Well, Sork would have had to admit to himself out of fairness, not often Sork Quintero. It was true that there had been a time when he had done a good deal more drinking than his brother liked—or that the Turtles ever found out about. But that had stopped when Sue-ling came into his life, because Sue-ling didn't like it either. And it was a fact that Sork was always on time and never complained about his assignments—at least, not out loud where the Turtles might hear. His Turtle masters liked those traits in their servants. That was why they had "promoted" him (of course, it wasn't the kind of promotion that brought him any more money, and certainly not any more power) to helping to keep their accounts, because that was an area very important to the Tur-des.

They didn't want any problems there. It never occurred to the Turtles to suspect that Sork Quintero did not want to be a memmie any more.

When the day's shift was through, Sork and Kiri left the Turtle work area. Without discussing it, they did what both knew they had been going to do: They headed for Sue-ling Quong's rooms in the hospital area.

Sue-ling had known they were coming, too; so by the time they arrived she was awake, showered, dressed, ready to spend time with the two men she loved. Hand in hand with both of them, she led the way to the hospital refectory. It was breakfast for her, perhaps supper for the two men, but all three had the same thing—Taur steaks, with fried potatoes and huge glasses of fruit juice and, when they were through, cups of hot black coffee.

As the Taur servant filled their cups it mooed politely. Sue-ling said, "Yes, thank you, it was very good."

Kiri chuckled, but it was Sork who put the thought into words. "How do you know what the thing was saying?" he demanded.
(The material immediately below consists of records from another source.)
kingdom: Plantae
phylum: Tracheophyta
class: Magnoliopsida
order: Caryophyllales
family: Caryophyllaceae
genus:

"She isn't a thing," Sue-ling said defensively. "Taurs are really quite intelligent, and of course she was saying she hoped we enjoyed our meal."

"Doesn't that strike you as strange?" Sork pursued. "I mean, what is it she hoped we enjoyed eating? Taur!"

Sue-ling shrugged, annoyed. "The fact that they're meat animals doesn't mean we have to treat them like, well, brutes! Kseen has been working here in the refectory for two years, and she is really quite sweet. Just watch her—oh, heaven! What do you suppose is the matter with her?"